Part 1: My Parents, Ellen and Tom
My parents divorced when I was eight years old — young enough that I don’t have a lot of clear memories of it, but old enough that I was definitely watching, listening, and learning. So I asked them both to tell me what happened, and got two pretty different stories.
Part 2: My Grandmother, Marianne
My grandmother never sent presents for birthdays or holidays, and didn't expect us to either. She seemed to resist anything that felt like authority, convention and tradition; which is why it's so strange that she was once married to my grandfather — a Harvard-educated lawyer.
Part 3: Aunt Mia and Uncle Paul
The idea of a lifetime commitment can feel impossible, when it can still fall apart in year 20, or year 30, or 35. My own parents’ marriage never made it that far, but some of my aunts and uncles did, only to find that after all those years, they too were better off apart.
Part 4: Uncle Eric
Most divorces in my family bring some sense of relief. It may take three years to get there, or it may take thirty years, but once it’s over, it feels pretty clear that this is for the best. But it’s not so clear for my Uncle Eric’s relationship.
Part 5: Aunt Rari
My aunt Rari divorced her husband so completely and so long ago that I don’t even know the man’s name. She tells me that story and about the life she built without him. It makes me contemplate the value of a life spent alone — but also of lifelong companionship.
Trailer: "Forever is a Long Time"
When I decided to get married, every living member of my family who had ever been married had also gotten divorced. Apparently, I thought my marriage would end differently.

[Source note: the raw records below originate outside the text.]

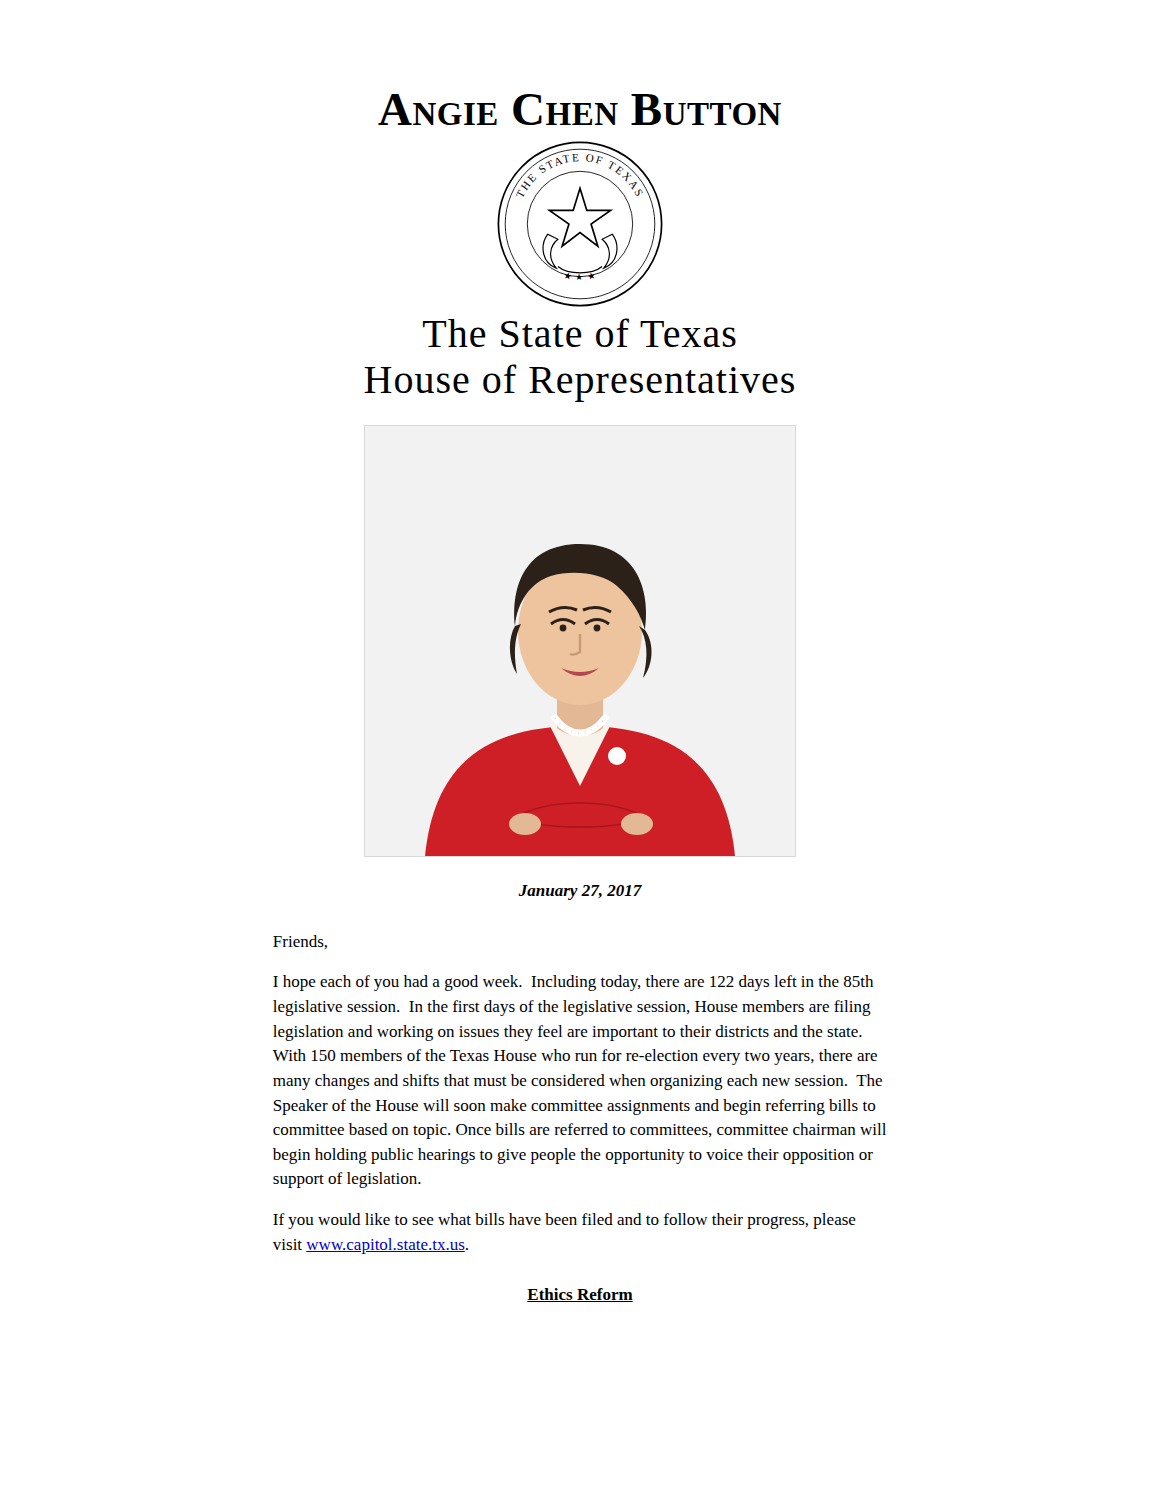Angie Chen Button
THE STATE OF TEXAS ★ ★ ★
The State of Texas House of Representatives
January 27, 2017
Friends,
I hope each of you had a good week. Including today, there are 122 days left in the 85th legislative session. In the first days of the legislative session, House members are filing legislation and working on issues they feel are important to their districts and the state. With 150 members of the Texas House who run for re-election every two years, there are many changes and shifts that must be considered when organizing each new session. The Speaker of the House will soon make committee assignments and begin referring bills to committee based on topic. Once bills are referred to committees, committee chairman will begin holding public hearings to give people the opportunity to voice their opposition or support of legislation.
If you would like to see what bills have been filed and to follow their progress, please visit www.capitol.state.tx.us.
Ethics Reform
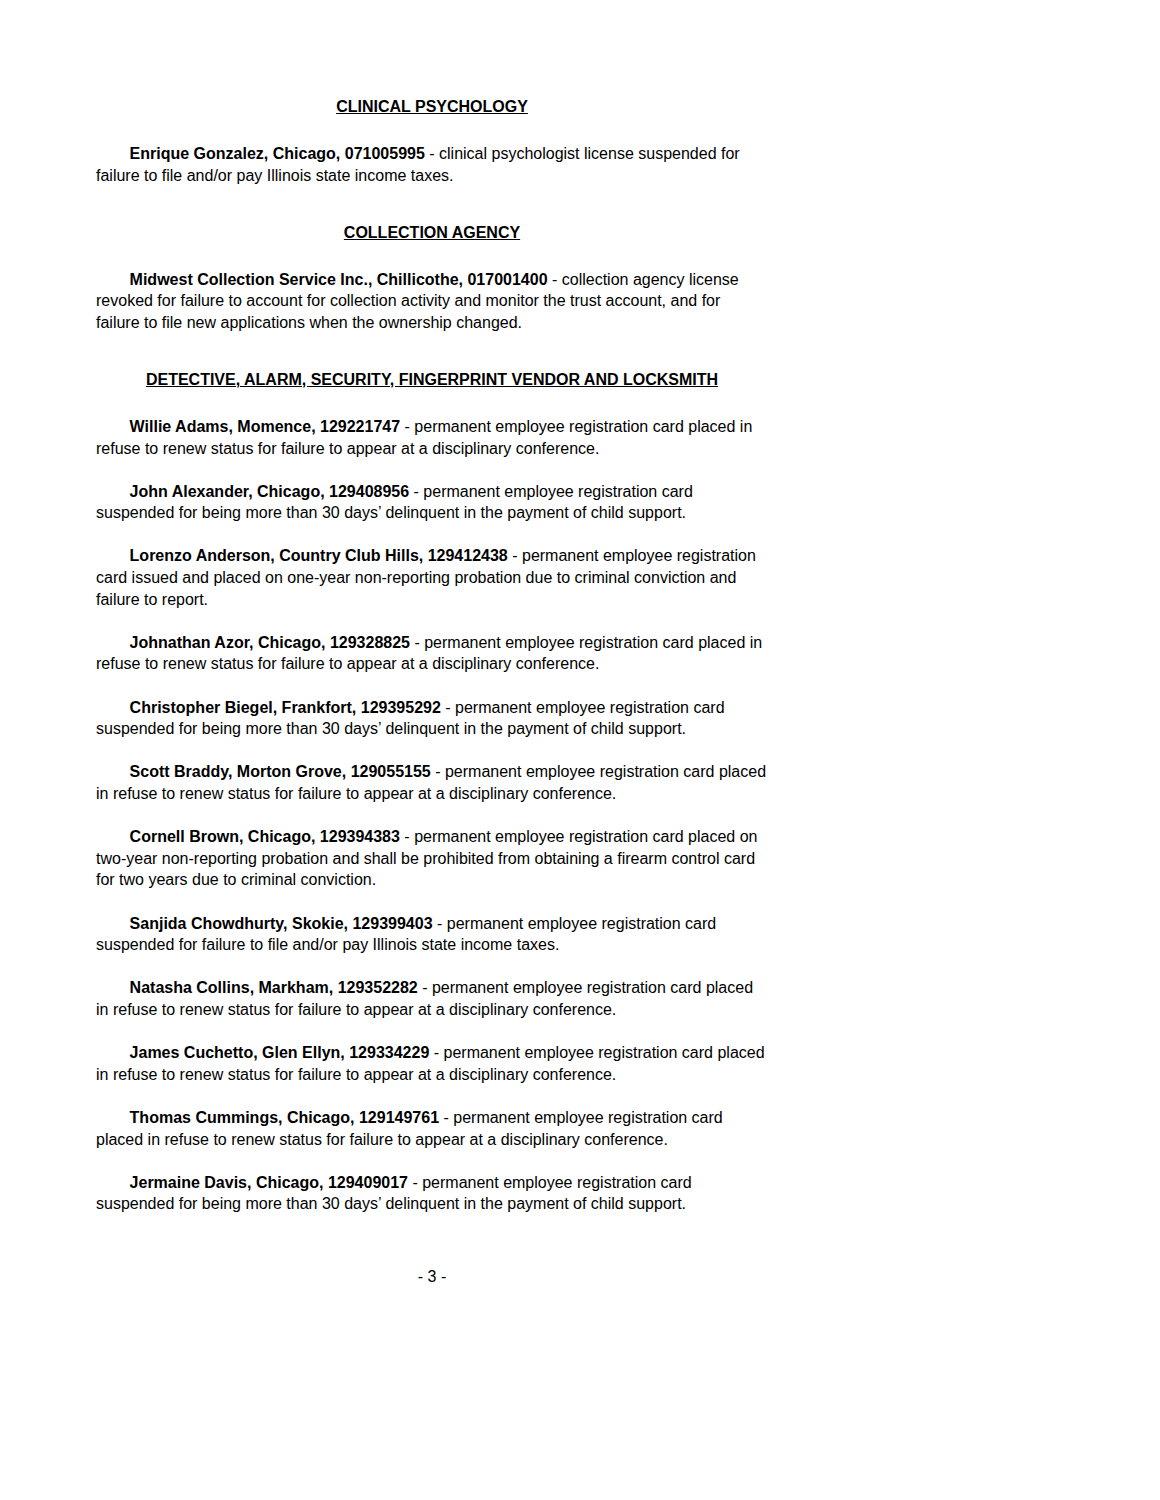CLINICAL PSYCHOLOGY
Enrique Gonzalez, Chicago, 071005995 - clinical psychologist license suspended for failure to file and/or pay Illinois state income taxes.
COLLECTION AGENCY
Midwest Collection Service Inc., Chillicothe, 017001400 - collection agency license revoked for failure to account for collection activity and monitor the trust account, and for failure to file new applications when the ownership changed.
DETECTIVE, ALARM, SECURITY, FINGERPRINT VENDOR AND LOCKSMITH
Willie Adams, Momence, 129221747 - permanent employee registration card placed in refuse to renew status for failure to appear at a disciplinary conference.
John Alexander, Chicago, 129408956 - permanent employee registration card suspended for being more than 30 days’ delinquent in the payment of child support.
Lorenzo Anderson, Country Club Hills, 129412438 - permanent employee registration card issued and placed on one-year non-reporting probation due to criminal conviction and failure to report.
Johnathan Azor, Chicago, 129328825 - permanent employee registration card placed in refuse to renew status for failure to appear at a disciplinary conference.
Christopher Biegel, Frankfort, 129395292 - permanent employee registration card suspended for being more than 30 days’ delinquent in the payment of child support.
Scott Braddy, Morton Grove, 129055155 - permanent employee registration card placed in refuse to renew status for failure to appear at a disciplinary conference.
Cornell Brown, Chicago, 129394383 - permanent employee registration card placed on two-year non-reporting probation and shall be prohibited from obtaining a firearm control card for two years due to criminal conviction.
Sanjida Chowdhurty, Skokie, 129399403 - permanent employee registration card suspended for failure to file and/or pay Illinois state income taxes.
Natasha Collins, Markham, 129352282 - permanent employee registration card placed in refuse to renew status for failure to appear at a disciplinary conference.
James Cuchetto, Glen Ellyn, 129334229 - permanent employee registration card placed in refuse to renew status for failure to appear at a disciplinary conference.
Thomas Cummings, Chicago, 129149761 - permanent employee registration card placed in refuse to renew status for failure to appear at a disciplinary conference.
Jermaine Davis, Chicago, 129409017 - permanent employee registration card suspended for being more than 30 days’ delinquent in the payment of child support.
- 3 -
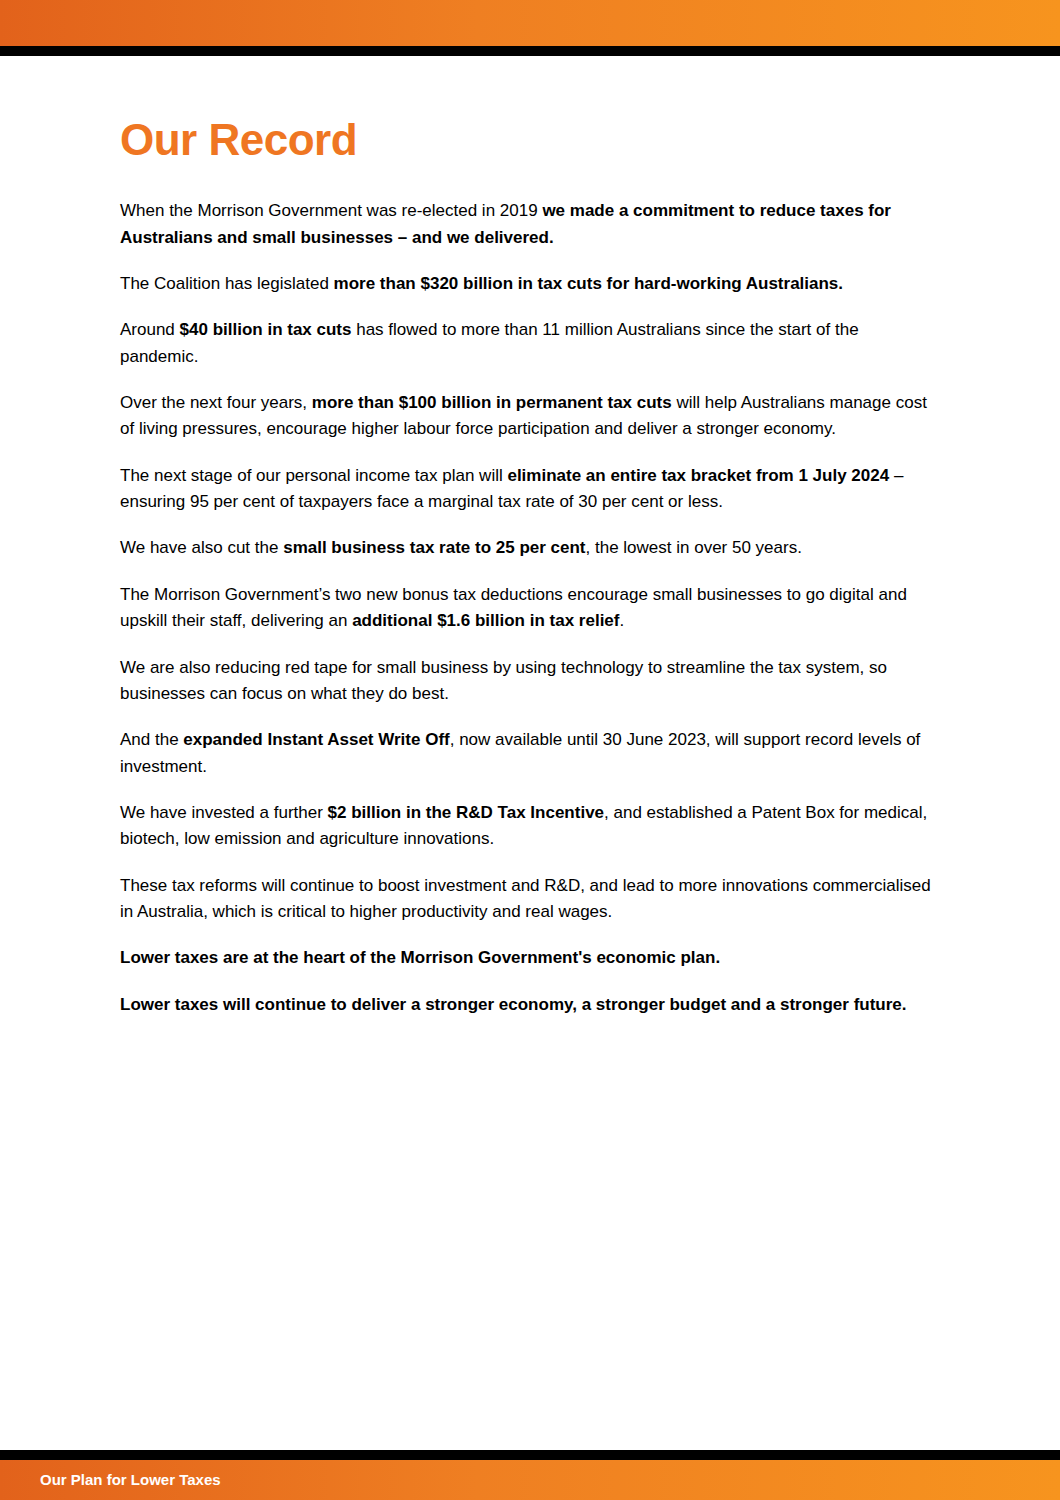Our Record
When the Morrison Government was re-elected in 2019 we made a commitment to reduce taxes for Australians and small businesses – and we delivered.
The Coalition has legislated more than $320 billion in tax cuts for hard-working Australians.
Around $40 billion in tax cuts has flowed to more than 11 million Australians since the start of the pandemic.
Over the next four years, more than $100 billion in permanent tax cuts will help Australians manage cost of living pressures, encourage higher labour force participation and deliver a stronger economy.
The next stage of our personal income tax plan will eliminate an entire tax bracket from 1 July 2024 – ensuring 95 per cent of taxpayers face a marginal tax rate of 30 per cent or less.
We have also cut the small business tax rate to 25 per cent, the lowest in over 50 years.
The Morrison Government’s two new bonus tax deductions encourage small businesses to go digital and upskill their staff, delivering an additional $1.6 billion in tax relief.
We are also reducing red tape for small business by using technology to streamline the tax system, so businesses can focus on what they do best.
And the expanded Instant Asset Write Off, now available until 30 June 2023, will support record levels of investment.
We have invested a further $2 billion in the R&D Tax Incentive, and established a Patent Box for medical, biotech, low emission and agriculture innovations.
These tax reforms will continue to boost investment and R&D, and lead to more innovations commercialised in Australia, which is critical to higher productivity and real wages.
Lower taxes are at the heart of the Morrison Government's economic plan.
Lower taxes will continue to deliver a stronger economy, a stronger budget and a stronger future.
Our Plan for Lower Taxes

I could listen to entire season just of his grandmother! Loved her. Loving this podcast. So real. So honest. So refreshing.
Insightful and empowering
I stumbled upon the podcast at a time when I needed it most. In a season of contemplating the sustainability of my own relationship, the interviews provoked thought that caused me to examine my own life and some of the generational curses that my family continues to be plagued with. It sparked curiosity about how Ian plans to be intentional about navigating marriage and relationship and about what he could possibly explore next on the subject. My only complaint is that there weren’t more episodes. I look forward to a follow up season.
Very interesting content. Ian Cross does a great job as a host and narrator. I wasn’t too into the music part, but still enjoyed this podcast!